The abortion industry was brazen in admitting that “miscarriage management” really had nothing to do with miscarriages.
In 2022, Planned Parenthood reported providing 3,604 instances of “miscarriage care.” Not surprisingly, they fail to define what this means.
And even back in 2014, “miscarriage management” was old news as a way around pro-life laws. The New Republic goes on to say:
“Miscarriage management” is nothing new, according to Carole Joffe,a professor at the Bixby Center for Reproductive Health at the University of California, San Francisco and an expert on abortion history. Since up to 20 percent of all confirmed pregnancies end in spontaneous miscarriage, and the treatment for an incomplete miscarriage closely resembles the completion of an induced abortion, clinicians have long used the treatment of miscarriage as a way around abortion restrictions.
Joffe makes a key admission there. She notes that the PROCEDURE of D&C may be seen in both miscarriage care and in the commission of abortion.
Additionally, the drug misoprostol can be used to induce an abortion OR to treat a miscarriage.
So the PROCEDURE for abortion and miscarriage treatment might be the same, but the key difference is whether or not a child is intentionally killed in the process.
In elective abortion, the drug or procedure DIRECTLY AND INTENTIONALLY KILLS A CHILD.

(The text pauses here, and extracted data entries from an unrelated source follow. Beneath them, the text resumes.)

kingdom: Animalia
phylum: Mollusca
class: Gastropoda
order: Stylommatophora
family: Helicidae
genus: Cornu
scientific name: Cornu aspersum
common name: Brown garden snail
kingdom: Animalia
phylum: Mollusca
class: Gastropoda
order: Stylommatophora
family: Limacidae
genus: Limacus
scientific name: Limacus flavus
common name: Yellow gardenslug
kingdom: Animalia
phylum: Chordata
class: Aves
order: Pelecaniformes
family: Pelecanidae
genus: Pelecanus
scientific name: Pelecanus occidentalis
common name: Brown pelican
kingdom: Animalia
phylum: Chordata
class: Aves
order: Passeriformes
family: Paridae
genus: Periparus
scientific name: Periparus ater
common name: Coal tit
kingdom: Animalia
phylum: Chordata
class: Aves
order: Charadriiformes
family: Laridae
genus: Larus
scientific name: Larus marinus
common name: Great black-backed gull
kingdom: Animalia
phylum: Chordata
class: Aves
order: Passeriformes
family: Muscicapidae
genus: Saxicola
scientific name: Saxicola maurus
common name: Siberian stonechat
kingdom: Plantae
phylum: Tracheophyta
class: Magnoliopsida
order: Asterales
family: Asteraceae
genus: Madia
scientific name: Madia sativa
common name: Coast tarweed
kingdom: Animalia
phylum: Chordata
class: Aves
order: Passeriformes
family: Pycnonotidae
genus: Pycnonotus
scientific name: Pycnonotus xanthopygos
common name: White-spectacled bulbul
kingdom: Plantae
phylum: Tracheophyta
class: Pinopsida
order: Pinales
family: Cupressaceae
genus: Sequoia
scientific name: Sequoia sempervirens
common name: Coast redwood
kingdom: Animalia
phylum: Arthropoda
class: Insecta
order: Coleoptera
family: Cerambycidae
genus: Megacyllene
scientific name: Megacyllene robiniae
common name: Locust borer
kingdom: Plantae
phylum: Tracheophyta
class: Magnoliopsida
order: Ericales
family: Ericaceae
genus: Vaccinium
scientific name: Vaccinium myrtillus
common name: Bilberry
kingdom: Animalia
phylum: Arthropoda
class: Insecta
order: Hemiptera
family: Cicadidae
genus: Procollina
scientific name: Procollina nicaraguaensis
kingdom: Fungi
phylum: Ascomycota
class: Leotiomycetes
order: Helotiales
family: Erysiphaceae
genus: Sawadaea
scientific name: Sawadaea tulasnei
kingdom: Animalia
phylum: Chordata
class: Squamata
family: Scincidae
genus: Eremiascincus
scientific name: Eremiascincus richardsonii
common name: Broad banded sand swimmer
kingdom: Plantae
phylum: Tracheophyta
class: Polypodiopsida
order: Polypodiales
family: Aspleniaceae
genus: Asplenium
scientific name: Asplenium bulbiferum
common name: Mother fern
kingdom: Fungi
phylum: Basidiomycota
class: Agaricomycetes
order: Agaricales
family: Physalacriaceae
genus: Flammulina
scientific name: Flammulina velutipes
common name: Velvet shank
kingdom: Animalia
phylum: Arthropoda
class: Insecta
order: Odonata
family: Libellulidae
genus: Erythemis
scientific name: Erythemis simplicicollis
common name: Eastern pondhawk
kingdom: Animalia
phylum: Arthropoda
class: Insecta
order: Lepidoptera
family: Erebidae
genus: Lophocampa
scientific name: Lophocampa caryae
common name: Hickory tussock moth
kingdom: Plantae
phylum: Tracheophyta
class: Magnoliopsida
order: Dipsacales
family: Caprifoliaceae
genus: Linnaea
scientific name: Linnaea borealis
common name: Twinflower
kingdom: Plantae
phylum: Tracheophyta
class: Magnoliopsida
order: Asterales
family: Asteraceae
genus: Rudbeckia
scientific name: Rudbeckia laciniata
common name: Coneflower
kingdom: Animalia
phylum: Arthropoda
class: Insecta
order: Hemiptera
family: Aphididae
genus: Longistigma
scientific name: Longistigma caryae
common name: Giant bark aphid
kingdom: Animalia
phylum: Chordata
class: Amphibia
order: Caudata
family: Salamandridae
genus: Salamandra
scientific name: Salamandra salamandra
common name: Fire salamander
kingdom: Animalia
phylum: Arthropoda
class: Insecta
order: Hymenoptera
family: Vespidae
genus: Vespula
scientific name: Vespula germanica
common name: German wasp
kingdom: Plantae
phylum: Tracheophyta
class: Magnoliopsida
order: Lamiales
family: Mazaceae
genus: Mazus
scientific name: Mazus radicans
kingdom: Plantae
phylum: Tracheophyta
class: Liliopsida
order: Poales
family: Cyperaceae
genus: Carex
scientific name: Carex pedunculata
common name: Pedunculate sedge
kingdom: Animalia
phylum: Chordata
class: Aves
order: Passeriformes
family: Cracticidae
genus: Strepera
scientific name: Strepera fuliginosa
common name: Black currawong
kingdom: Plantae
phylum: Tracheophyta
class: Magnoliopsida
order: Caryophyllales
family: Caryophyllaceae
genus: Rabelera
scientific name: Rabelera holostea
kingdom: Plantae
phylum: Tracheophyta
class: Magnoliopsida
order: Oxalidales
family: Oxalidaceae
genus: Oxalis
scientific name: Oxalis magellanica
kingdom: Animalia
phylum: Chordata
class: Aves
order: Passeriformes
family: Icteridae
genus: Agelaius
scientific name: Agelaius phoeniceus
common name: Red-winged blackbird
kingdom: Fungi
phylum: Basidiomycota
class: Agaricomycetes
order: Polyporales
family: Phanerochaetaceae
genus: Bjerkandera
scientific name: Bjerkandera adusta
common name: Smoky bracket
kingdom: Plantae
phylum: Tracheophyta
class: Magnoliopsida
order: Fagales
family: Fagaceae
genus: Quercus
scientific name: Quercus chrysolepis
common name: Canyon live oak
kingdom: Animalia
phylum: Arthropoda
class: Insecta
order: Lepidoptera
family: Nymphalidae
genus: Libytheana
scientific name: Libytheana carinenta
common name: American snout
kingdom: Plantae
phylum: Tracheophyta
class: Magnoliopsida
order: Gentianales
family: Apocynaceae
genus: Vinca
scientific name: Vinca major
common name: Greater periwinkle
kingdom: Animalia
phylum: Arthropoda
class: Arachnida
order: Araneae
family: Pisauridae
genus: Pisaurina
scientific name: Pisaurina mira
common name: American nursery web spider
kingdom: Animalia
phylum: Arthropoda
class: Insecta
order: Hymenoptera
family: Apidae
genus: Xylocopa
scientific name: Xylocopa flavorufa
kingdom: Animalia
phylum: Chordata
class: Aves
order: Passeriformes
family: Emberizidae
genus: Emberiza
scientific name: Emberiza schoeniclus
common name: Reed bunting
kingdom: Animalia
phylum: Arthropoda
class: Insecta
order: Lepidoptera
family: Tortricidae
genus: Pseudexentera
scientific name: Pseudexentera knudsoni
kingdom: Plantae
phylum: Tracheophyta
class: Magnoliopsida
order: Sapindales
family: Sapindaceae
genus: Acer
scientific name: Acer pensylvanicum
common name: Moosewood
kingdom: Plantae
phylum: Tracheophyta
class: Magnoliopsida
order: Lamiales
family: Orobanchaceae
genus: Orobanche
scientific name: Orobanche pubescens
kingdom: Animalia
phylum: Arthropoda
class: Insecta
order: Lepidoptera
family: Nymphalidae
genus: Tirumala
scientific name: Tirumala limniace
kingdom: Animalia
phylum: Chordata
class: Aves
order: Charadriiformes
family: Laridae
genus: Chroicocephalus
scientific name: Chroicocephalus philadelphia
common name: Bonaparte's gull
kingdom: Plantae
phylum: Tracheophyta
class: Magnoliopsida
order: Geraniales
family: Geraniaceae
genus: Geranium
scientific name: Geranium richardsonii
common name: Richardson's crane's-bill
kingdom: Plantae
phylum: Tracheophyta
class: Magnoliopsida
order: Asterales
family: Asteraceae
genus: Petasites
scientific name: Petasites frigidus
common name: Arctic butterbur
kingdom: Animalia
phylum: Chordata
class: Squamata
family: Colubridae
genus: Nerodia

In the treatment of miscarriage, THE CHILD HAS DIED UNINTENTIONALLY PRIOR TO THE PROCEDURE BEGINNING.
This is a life-and-death difference that cannot be washed away by getting rid of reporting laws, ceasing to issue fetal death certificates, or referring to elective abortion as “miscarriage management.”
The Pro-Life Generation will not stand by and watch the personhood of children in the womb erased by activist legislators.